TASK OBJECTIVE:
Reproduce every entry below word for word. Leave out the pictures.

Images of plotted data
╭──

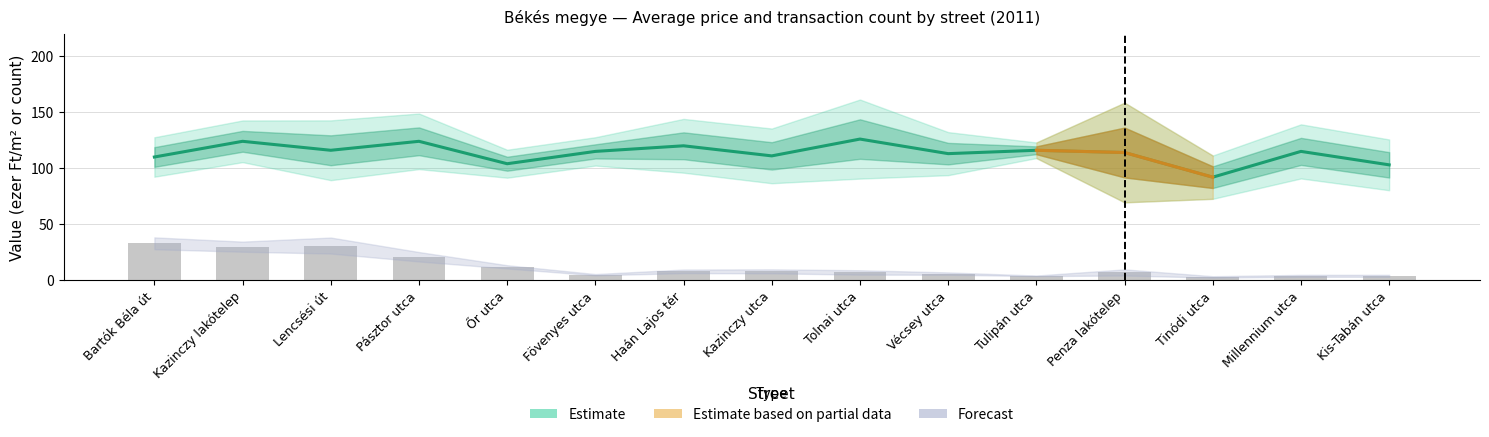

The value of Number of transactions at Kazinczy utca is 8. True or false?

True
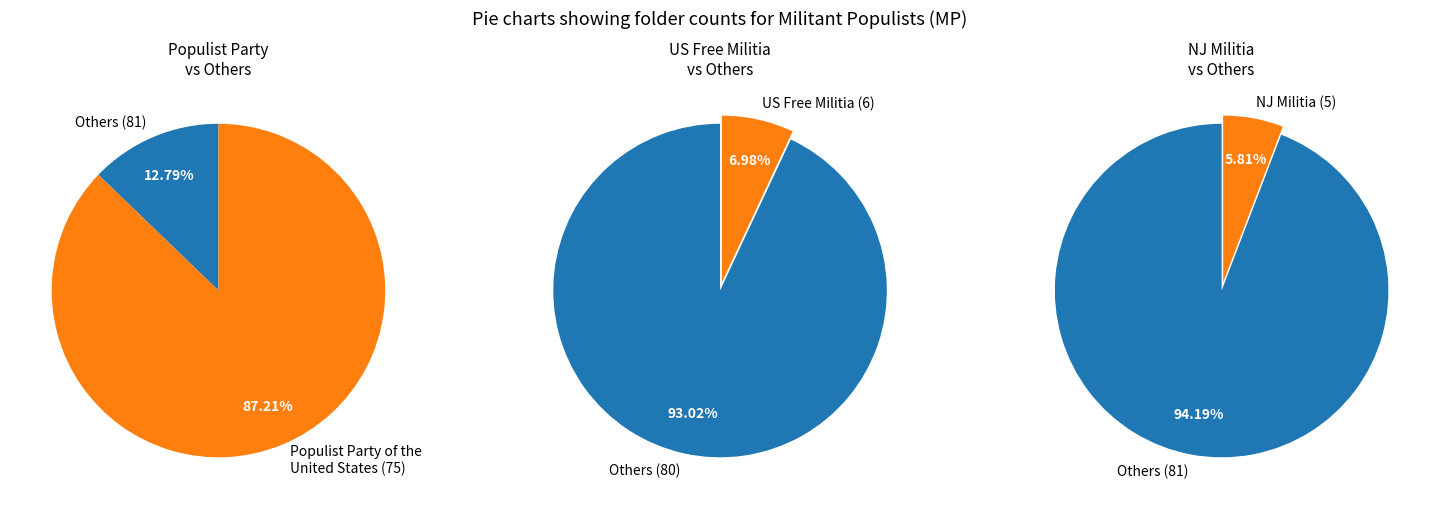

Rank the categories by value from lowest to highest.

New Jersey Militia, United States Free Militia, The, Populist Party of the United States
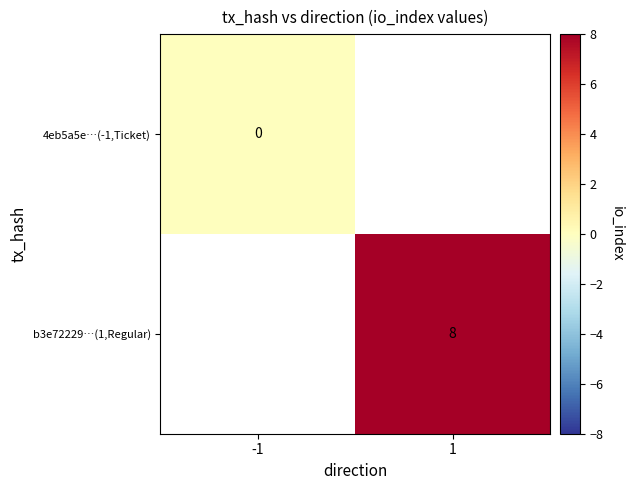

At how many categories does at least one series exceed 0?

1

╰──

OUTPUT FOR THIS TASK:
The value of Number of transactions at Kazinczy utca is 8. True or false?

True

Rank the categories by value from lowest to highest.

New Jersey Militia, United States Free Militia, The, Populist Party of the United States

At how many categories does at least one series exceed 0?

1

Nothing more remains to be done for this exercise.